» DATA FOR THIS TASK
<<<<

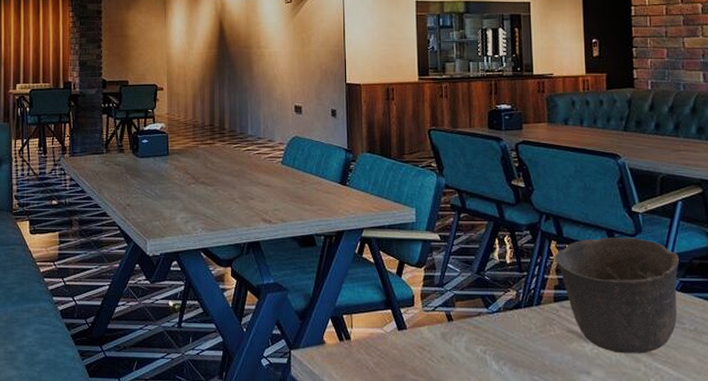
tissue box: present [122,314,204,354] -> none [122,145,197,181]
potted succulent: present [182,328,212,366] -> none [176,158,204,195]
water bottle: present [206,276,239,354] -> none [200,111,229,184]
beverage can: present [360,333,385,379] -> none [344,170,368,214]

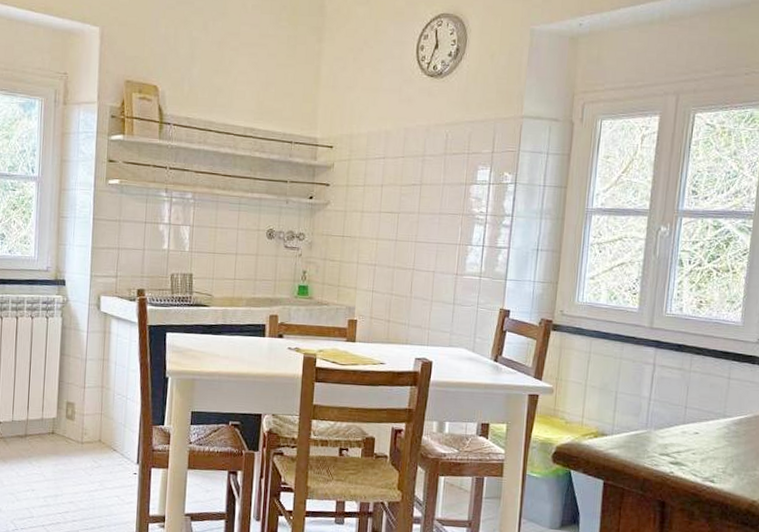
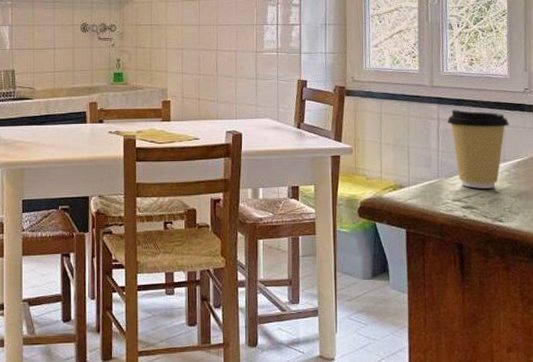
coffee cup: none [664,355,735,446] -> present [447,109,509,189]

>>>>

» TRY IT
Would you repeat the entries exactly, but with no pictures?

» FINISHED EXERCISE
tissue box: present [122,314,204,354] -> none [122,145,197,181]
potted succulent: present [182,328,212,366] -> none [176,158,204,195]
water bottle: present [206,276,239,354] -> none [200,111,229,184]
beverage can: present [360,333,385,379] -> none [344,170,368,214]

coffee cup: none [664,355,735,446] -> present [447,109,509,189]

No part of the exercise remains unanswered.